Por Marcos Martínez
Ilustración: Martín Rusca
Capítulo 25
No puedo escribir, por más que contemple el horizonte o intente aflojar los pensamientos con whisky las palabras no aparecen, la tinta permanece quieta y la pluma inmóvil. Sé que la única manera de salir de este trance es escribiendo, por eso utilizo las hojas que el gobierno me dio.
Ese día las nubes cubrían el cielo, me dieron la noticia y el cartapacio con las hojas y me aclararon que sólo las personas estrictamente necesarias sabrían de mi tarea, el presidente no, porque sería sorpresa.
Poco pude escribir del presidente Sarmiento porque cuando las cosas se pusieron peludas, como dicen los del puerto, se marchó, con todo ese séquito de funcionarios. Dicen que varias veces buscó asilo huyendo de unos y de otros, tratando de salvar su propio pellejo al que alguien había puesto precio.
Entre los funcionarios que huyeron está mi benefactor, mi mecenas, el dueño de mis palabras, de todas, incluso de las que no puedo escribir y no debo escribir.
Anoche volví a soñar con esa mujer, no alcanzo bien a recordar su cara, pero sus ojos brillan como estrellas, no hay nadie en la calle mientras caminamos, hablamos de mil cosas y siempre es interesante escucharla hablar, pero no deja de ser un desperdicio de sueño soñar con una mujer así y no amarla bajo un portal, no desnudarla a la luz de una luna, no practicar con ella todo lo que la literatura francesa aconseja en ardides amatorios.

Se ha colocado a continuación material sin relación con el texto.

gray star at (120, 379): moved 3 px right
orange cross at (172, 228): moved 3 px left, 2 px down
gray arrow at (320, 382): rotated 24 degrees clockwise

Maldita cabeza que ni si quiera puede soñar un respiro que no sea el aliento de un moribundo. Aun así, le agradezco a mi cabeza que ella aparezca, que esta mujer que no conozco ni conoceré camine y hable en sueños, de seguro un día podré tocarla, amarla.
Contra todo pronóstico no he sido contagiado. Es mucho más fácil morir que vivir en Buenos Aires, pero por alguna razón, agradezco a la providencia, seguir vivo.
He perdido la confianza en que a alguien pueda llegar a interesarle la crónica que me encargaron cuando creyeron tener el valor para enfrentar esta peste o creyeron que podía ser una bendición para limpiar de inmigrantes pobres, opositores, anarquistas y rojos.
La peste, ángel exterminador, no reconoce diferencias entre unos y otros y no hay sangre de ningún cordero para marcar los dinteles de las casas donde le está vedado entrar.
La cal y las soluciones nitrosas con las que se fumiga, poco han ayudado.
La chica que habita en mis sueños ha hecho más por la peste que el propio Sarmiento, ha logrado con su aparición fantasmal que la sangre fluya como la tinta o viceversa y le da sentido a esta vigilia. Tal vez a la tarde vuelva a entregarme al inútil oficio de contar como la ciudad se hunde a pedido de un funcionario que quizás haya muerto, para un gobierno que poco le importa si los vivos morimos, escribimos o ambas.